PROBLEM DESCRIPTION:
Give back only the lines from the one with "captured an IHC" through the last line of the data, exactly as they appear.

RECORDED DATA:

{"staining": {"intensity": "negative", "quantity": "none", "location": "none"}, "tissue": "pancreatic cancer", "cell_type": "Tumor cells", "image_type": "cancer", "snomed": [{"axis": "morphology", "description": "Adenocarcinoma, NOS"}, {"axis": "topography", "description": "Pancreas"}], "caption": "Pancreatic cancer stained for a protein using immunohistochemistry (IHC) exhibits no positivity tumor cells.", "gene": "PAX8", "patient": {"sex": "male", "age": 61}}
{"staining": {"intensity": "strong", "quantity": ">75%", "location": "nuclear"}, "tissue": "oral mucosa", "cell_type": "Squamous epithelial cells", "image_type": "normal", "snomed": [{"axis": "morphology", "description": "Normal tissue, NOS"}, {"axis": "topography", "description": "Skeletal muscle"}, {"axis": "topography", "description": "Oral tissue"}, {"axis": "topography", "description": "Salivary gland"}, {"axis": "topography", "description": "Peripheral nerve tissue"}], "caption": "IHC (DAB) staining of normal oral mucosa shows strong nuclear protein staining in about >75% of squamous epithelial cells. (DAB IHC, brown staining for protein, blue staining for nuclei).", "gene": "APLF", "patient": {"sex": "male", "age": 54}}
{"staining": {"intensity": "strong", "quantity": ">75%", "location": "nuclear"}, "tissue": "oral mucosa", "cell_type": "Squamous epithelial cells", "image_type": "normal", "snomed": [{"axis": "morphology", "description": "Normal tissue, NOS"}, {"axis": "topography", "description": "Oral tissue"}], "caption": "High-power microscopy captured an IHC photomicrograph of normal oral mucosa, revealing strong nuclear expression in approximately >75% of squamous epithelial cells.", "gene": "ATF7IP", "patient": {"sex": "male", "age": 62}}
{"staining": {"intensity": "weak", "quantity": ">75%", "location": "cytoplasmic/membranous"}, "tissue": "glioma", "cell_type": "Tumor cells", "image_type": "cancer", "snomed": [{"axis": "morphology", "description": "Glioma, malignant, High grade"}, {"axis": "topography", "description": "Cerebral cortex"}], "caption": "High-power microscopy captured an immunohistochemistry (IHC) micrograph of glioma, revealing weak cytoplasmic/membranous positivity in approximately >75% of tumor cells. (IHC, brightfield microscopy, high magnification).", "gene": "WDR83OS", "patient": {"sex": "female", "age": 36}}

SOLUTION:
{"staining": {"intensity": "strong", "quantity": ">75%", "location": "nuclear"}, "tissue": "oral mucosa", "cell_type": "Squamous epithelial cells", "image_type": "normal", "snomed": [{"axis": "morphology", "description": "Normal tissue, NOS"}, {"axis": "topography", "description": "Oral tissue"}], "caption": "High-power microscopy captured an IHC photomicrograph of normal oral mucosa, revealing strong nuclear expression in approximately >75% of squamous epithelial cells.", "gene": "ATF7IP", "patient": {"sex": "male", "age": 62}}
{"staining": {"intensity": "weak", "quantity": ">75%", "location": "cytoplasmic/membranous"}, "tissue": "glioma", "cell_type": "Tumor cells", "image_type": "cancer", "snomed": [{"axis": "morphology", "description": "Glioma, malignant, High grade"}, {"axis": "topography", "description": "Cerebral cortex"}], "caption": "High-power microscopy captured an immunohistochemistry (IHC) micrograph of glioma, revealing weak cytoplasmic/membranous positivity in approximately >75% of tumor cells. (IHC, brightfield microscopy, high magnification).", "gene": "WDR83OS", "patient": {"sex": "female", "age": 36}}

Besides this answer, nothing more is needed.